I give you this promise, we stand with you. When you don’t feel like you have a voice we will speak up for you. When you feel attacked we will defend you. When we hear prejudice and discrimination we will not cross the roads and pretend it is not happening we will call it out.

Yet, where was this fiery gusto by Labor when former Prime Minister Julia Gillard failed to support same-sex marriage? Her excuse of critiquing the institution of marriage left wanting and proved transparent. Rather, she paid favour to the conservative union faction whose support she was reliant upon. Labor can see their own opportunities for election by finally throwing themselves in support of a community who have been there for them with very little to show for it. In the manner that Rudd tried to wrangle support in a last-ditch attempt in 2013, and miraculously once Gillard left The Lodge, she was suddenly woken to the virtues of marriage equality. Too long have the LGBTI contingent been sidelined by progressive parties on the account that at least we aren’t them. Yet when do the crumbs these parties want to throw the community no longer suffice? In the face of criticism that the rhetoric an open debate on people’s right to marry will prove too disarming, it could similarly be levelled that what is more dangerous is the misconception for young queer people that their government representatives care more about them than the popular vote. Labor’s refusal to unequivocally support same-sex marriage when they had the chance should not be considered a non-issue for the impetus of what is merely a glorified hundred-million dollar survey.

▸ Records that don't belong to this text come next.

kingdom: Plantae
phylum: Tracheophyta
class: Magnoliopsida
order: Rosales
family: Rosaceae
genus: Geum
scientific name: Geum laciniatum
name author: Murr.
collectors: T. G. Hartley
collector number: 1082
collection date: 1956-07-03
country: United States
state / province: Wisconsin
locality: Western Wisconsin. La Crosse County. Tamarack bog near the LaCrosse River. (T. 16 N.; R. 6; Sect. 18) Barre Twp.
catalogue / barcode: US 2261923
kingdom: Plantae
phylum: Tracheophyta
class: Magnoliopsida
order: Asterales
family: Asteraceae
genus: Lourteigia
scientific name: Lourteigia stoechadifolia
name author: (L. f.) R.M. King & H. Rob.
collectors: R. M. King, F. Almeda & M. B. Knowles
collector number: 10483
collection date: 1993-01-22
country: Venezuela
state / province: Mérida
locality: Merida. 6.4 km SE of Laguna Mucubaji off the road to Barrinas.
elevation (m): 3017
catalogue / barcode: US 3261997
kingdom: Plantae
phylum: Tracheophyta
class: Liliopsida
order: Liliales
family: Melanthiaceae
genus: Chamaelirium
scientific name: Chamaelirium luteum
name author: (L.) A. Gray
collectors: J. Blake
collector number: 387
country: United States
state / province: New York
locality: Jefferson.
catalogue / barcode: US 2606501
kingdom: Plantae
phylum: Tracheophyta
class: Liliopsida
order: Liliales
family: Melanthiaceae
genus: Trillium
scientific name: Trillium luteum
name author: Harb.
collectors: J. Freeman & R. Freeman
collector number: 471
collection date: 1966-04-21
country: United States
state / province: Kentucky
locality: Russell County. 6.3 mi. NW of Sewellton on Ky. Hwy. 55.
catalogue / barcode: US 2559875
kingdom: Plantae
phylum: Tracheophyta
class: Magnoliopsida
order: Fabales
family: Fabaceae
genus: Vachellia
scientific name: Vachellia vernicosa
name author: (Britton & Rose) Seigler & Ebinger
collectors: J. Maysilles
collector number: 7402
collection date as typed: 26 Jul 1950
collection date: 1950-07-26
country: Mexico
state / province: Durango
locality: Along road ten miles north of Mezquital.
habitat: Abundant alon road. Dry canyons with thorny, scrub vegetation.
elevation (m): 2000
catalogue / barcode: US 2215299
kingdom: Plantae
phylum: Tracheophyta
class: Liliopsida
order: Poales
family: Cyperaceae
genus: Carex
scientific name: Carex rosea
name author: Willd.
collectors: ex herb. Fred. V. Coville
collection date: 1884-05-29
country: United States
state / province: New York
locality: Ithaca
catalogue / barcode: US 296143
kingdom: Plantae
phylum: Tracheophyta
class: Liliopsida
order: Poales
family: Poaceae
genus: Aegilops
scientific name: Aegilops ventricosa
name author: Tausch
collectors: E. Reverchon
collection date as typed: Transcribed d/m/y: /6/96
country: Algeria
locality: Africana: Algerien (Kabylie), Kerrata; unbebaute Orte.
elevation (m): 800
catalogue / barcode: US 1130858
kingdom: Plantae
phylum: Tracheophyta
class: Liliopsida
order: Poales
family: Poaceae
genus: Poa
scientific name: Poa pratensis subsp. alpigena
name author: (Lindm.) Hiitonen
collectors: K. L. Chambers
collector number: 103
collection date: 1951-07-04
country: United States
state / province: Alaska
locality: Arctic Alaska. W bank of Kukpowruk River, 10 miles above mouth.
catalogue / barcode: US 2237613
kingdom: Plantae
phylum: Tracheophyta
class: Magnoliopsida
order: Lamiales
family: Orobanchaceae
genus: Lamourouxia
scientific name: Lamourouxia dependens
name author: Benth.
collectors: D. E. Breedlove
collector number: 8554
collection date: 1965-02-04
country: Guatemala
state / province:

Yet in their recent elections, Austria saw the two embodying ideologies fighting it out: the green candidate and the far-right opponent, Alexander Van der Bellen and Norbert Hofer respectively. In Austria’s case, the left proffered a political candidate willing to stand up for their contingency, and reaped the political gains. The narrow defeat of Corbyn and (non-)defeat of Sanders should not dispel the possibilities the left should be offering, but rather invoke a stronger front that is needed to fight a rising, and resistant, right in the face of centrist hindrance.